◆ Challenge
Write out the rows word for word, starting at the line with "country: United States" and continuing through the last line of the rows, with both of those lines included.

(Saved entries)
########################################
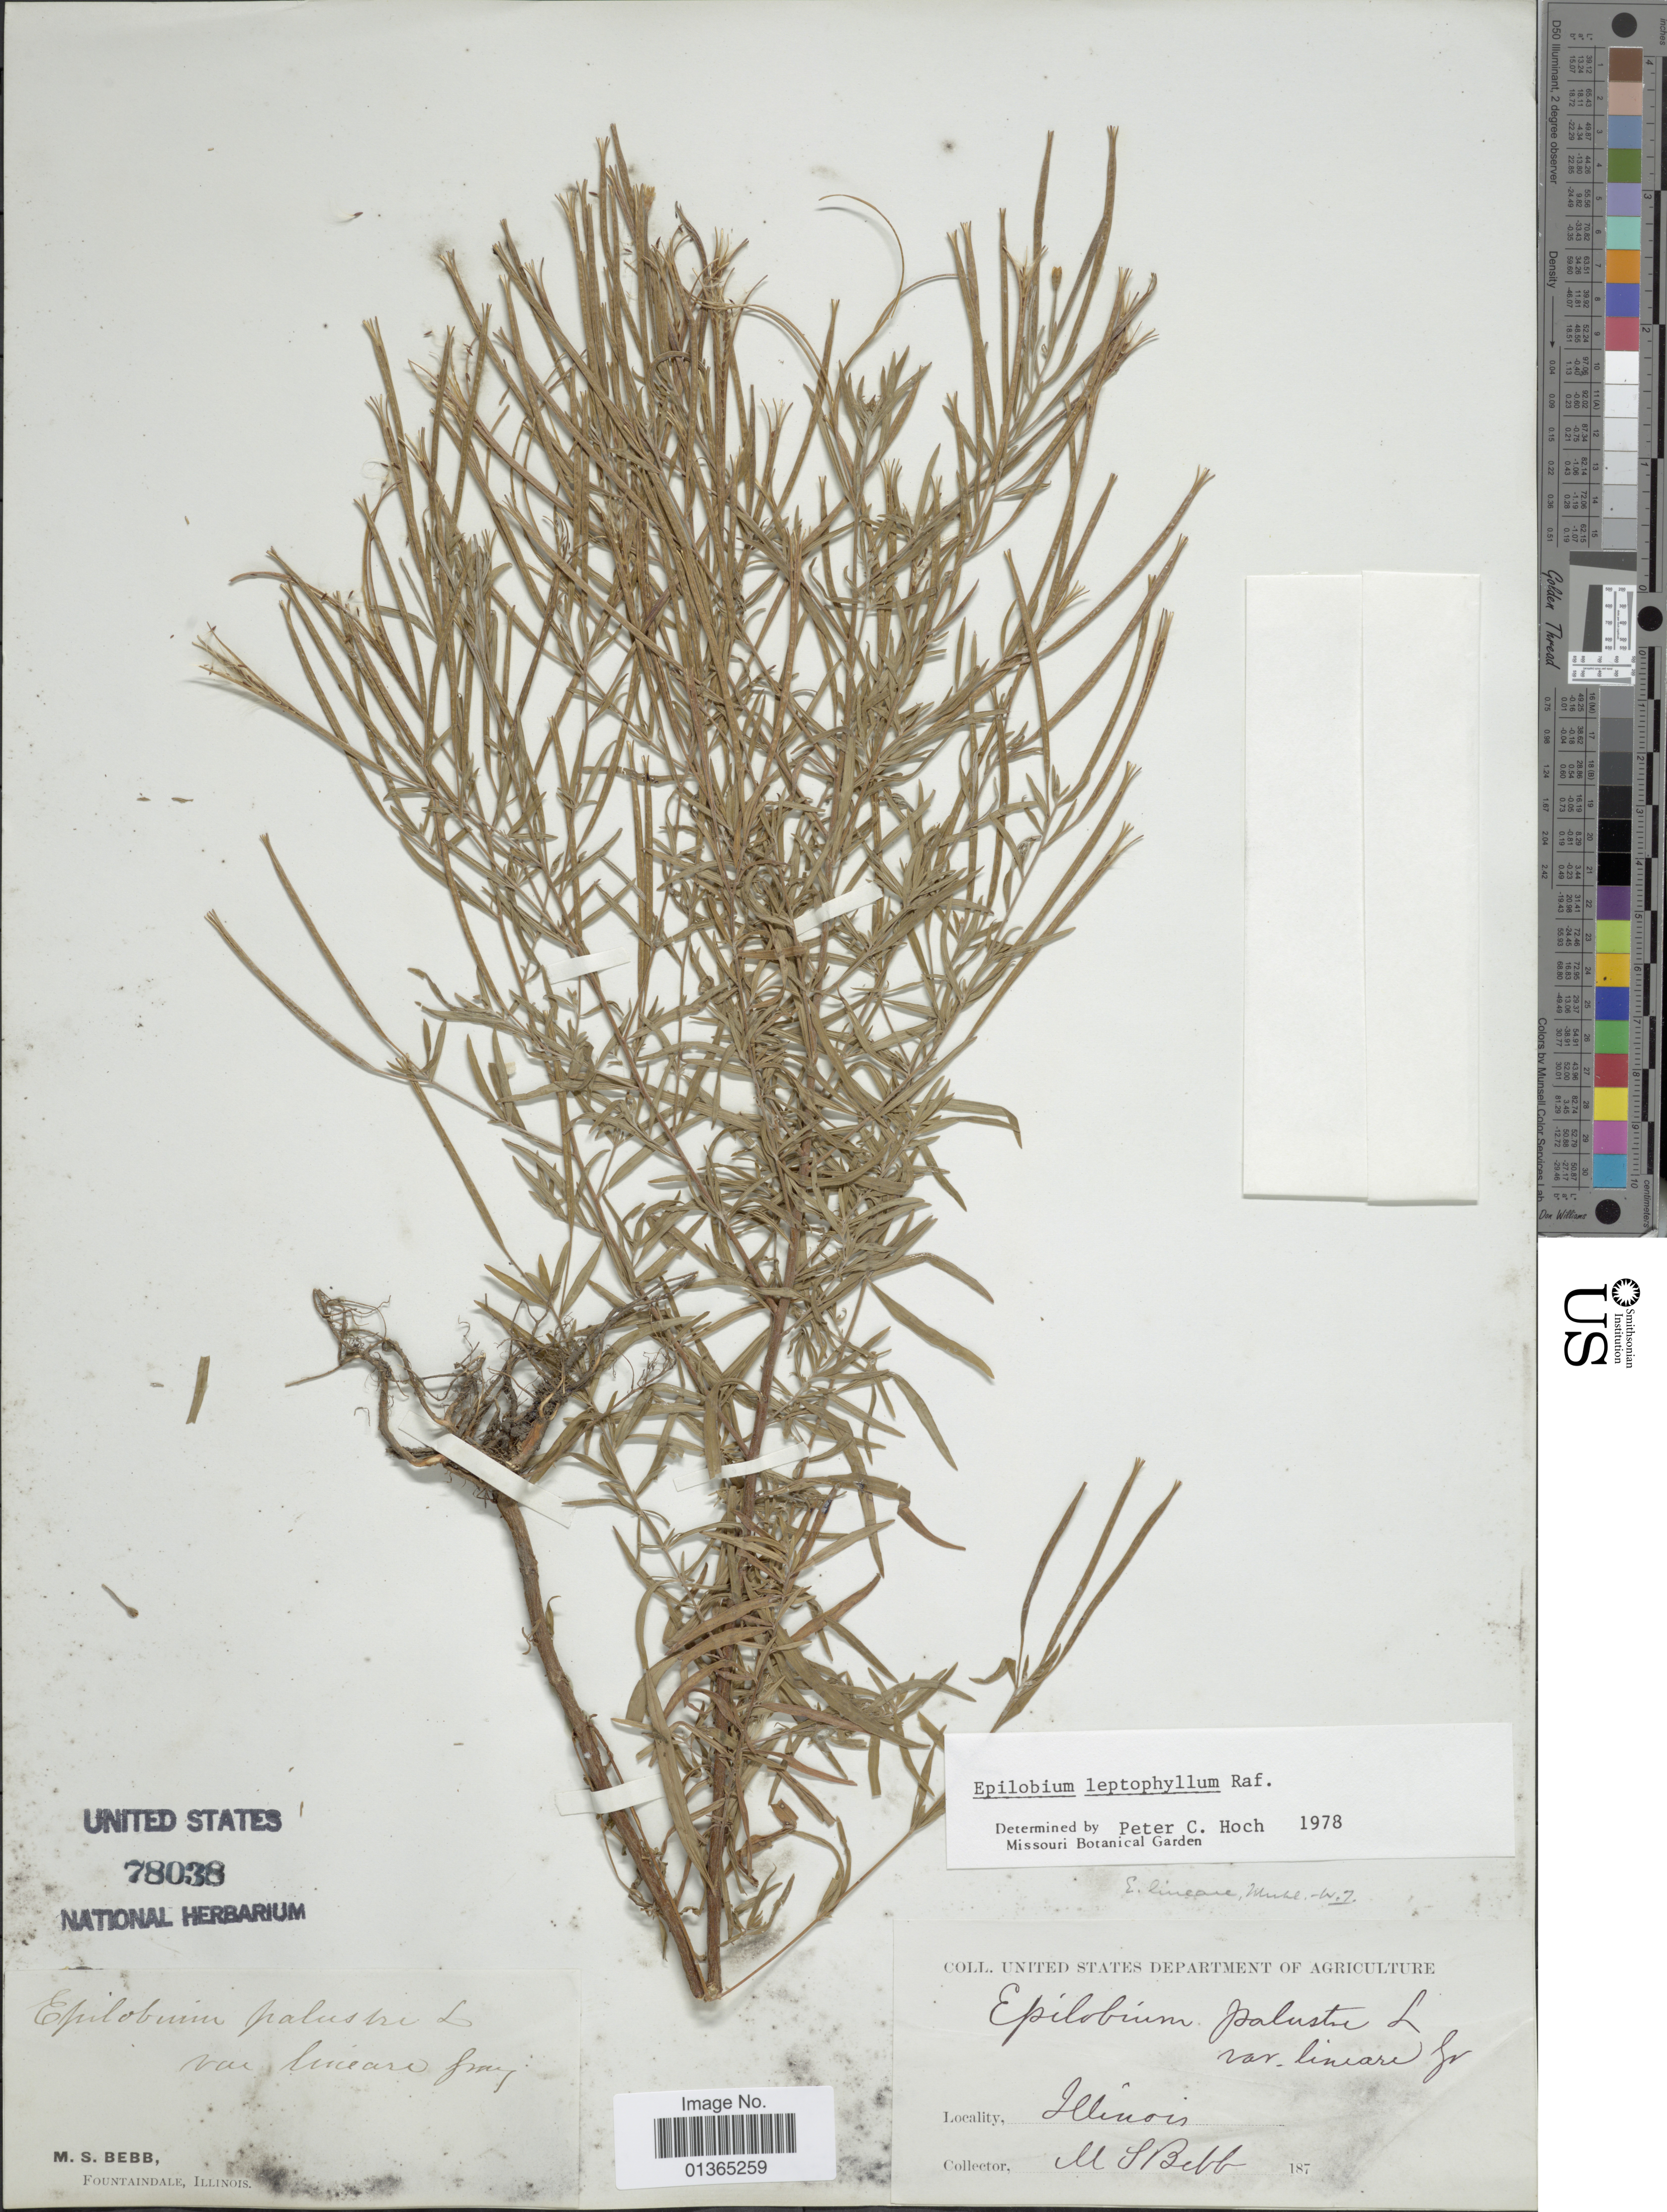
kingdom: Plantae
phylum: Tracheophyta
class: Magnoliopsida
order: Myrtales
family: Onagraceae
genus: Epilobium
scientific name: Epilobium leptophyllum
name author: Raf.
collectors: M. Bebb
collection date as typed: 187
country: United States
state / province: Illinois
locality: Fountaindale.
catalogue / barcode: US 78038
########################################
◆ Answer
country: United States
state / province: Illinois
locality: Fountaindale.
catalogue / barcode: US 78038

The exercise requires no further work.